Spring 2022

Sponsored by the Consortium of Latin American Studies Programs, the South Asia National Outreach Consortium, the Middle East Outreach Council, and African Studies Outreach CouncilThe National Consortium for Teaching about Asia.  To view past webinars, please click here.

February 3, 2022
Children’s Africana Book Awards

Idia of the Benin Kingdom, authored by Ekiuwa Aire & illustrated by Alina Shabelnyk, introduces the life of Queen Idia of the ancient kingdom of Benin (located in present-day Nigeria).
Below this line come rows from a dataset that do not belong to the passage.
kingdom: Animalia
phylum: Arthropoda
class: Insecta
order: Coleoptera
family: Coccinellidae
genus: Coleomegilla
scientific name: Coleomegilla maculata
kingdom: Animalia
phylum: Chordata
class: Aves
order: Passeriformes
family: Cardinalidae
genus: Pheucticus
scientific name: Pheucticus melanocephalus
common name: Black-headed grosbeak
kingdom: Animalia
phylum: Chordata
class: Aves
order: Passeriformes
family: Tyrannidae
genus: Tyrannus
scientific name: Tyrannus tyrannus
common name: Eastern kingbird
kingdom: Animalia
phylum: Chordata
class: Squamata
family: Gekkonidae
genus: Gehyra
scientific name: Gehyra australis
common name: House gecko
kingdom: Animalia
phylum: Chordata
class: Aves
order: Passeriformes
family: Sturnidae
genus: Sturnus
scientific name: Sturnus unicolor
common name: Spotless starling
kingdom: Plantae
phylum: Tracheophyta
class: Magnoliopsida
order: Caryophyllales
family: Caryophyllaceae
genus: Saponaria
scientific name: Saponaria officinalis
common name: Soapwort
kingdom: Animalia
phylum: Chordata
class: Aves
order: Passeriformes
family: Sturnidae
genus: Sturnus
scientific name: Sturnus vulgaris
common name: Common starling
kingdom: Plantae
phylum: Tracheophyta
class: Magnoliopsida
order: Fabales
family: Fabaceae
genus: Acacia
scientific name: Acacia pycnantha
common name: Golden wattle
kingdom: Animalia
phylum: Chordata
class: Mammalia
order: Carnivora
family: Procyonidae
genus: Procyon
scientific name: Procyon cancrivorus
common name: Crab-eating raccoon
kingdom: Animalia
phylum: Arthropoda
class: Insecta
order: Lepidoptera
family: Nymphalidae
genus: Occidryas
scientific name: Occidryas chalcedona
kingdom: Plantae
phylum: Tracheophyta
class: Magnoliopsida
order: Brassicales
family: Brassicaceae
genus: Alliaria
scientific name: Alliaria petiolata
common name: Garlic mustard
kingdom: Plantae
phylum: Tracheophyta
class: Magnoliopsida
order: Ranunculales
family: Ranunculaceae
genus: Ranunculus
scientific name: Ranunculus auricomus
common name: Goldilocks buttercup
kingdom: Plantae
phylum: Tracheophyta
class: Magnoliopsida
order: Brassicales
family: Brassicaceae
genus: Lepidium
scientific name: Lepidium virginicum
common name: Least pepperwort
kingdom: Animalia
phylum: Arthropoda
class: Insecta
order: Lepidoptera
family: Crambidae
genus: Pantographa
Queen Idia played an important role during the reign of her son who ruled Benin from 1504-1550. This story tells of a young Idia who pursued her dreams, believed in herself, and became the first Queen Mother of Benin.  Ekiuwa Aire was born and raised in Benin City, Edo, Nigeria. She moved to England when she was nine and it was here, away from all she had grown up with, that she discovered her passion for writing. Ekiuwa co-wrote her first book while finishing high school and continued developing her craft while earning a Bachelor of Economics and a Master of Business Administration. She is passionate about African history and incorporates the richness of many cultures into her books. When she encountered difficulty finding a publisher for Idia she self-published.  The picture book is a  2021 CABA Best Book.

March 222022
South Asia Book Award

A Thousand Questions by Saadia Faruqi (Quill Tree Books, 2020). Mimi is spending the summer in Karachi and learns about the city and the culture through the eyes of Sakina, who works at Mimi’s grandparents’ house. Sakina wants to attend a school and needs to improve her English, and helps Mimi find her dad.  A heartfelt and delightful book about two girls from different worlds, of friendships and families.

April 13, 2022
Américas Award

Family separation and childhood resilience is at the center of Efrén’s story. Ernesto Cisneros’ debut book Efrén Divided (2021 Américas Award Commended Title) follows a boy whose life changes from day to night when his mom is deported back to Mexico. Efrén’s amá is his soperwoman, an endearing term inspired by the delicious sopes (fried masa with topics) that she often makes for Efrén and his younger siblings, twins Max and Mia. Efrén is very conscious of the sacrifices his parents make to provide for their family, seeing his apá and amá work all day to make ends meet. Living through 4 ICE raids in his immigrant community, Efrén cannot help but fear what would eventually come true, being separated from one of his parents. Cisneros visits a harsh reality for many kids in the US, the fear of separation followed by the uncertainty of ever returning to a united family. Efrén faces his difficult situation with the hope that he can work for something greater that would benefit his community and inspired by his mom, become “soperboy.” (Grades 3-7).

May 18, 2022
Freeman Book Award

Join us as we explore the book, While I was Away by Waka T. Brown (2021 Honorable Mention Freeman Book Award). When twelve-year-old Waka’s parents suspect she can’t understand the basic Japanese they speak to her, they make a drastic decision to send her to Tokyo to live for several months with her strict grandmother. Forced to say goodbye to her friends and what would have been her summer vacation, Waka is plucked from her straight-A-student life in rural Kansas and flown across the globe, where she faces the culture shock of a lifetime. In Japan, Waka struggles with reading and writing in kanji, doesn’t quite mesh with her complicated and distant Obaasama, and gets made fun of by the students in her Japanese public-school classes. Even though this is the country her parents came from, Waka has never felt more like an outsider. If she’s always been the “smart Japanese girl” in America but is now the “dumb foreigner” in Japan, where is home…and who will Waka be when she finds it? View the recording by clicking here.

June 16
Middle East Outreach Book Award

Join us to explore The Library Bus by Bahram Rahman. Author Bahram Rahman grew up in Afghanistan during years of civil war and the restrictive Taliban regime of 1996-2001. He wrote The Library Bus to tell new generations about the struggles of women who, like his own sister, were forbidden to learn. Award-winning illustrator Gabrielle Grimard’s pensive and captivating art transports the reader to Afghanistan in the time after the Taliban’s first regime. Her rich landscapes and compelling characters celebrate literacy, ingenuity, and the strength of women and girls demanding a future for themselves.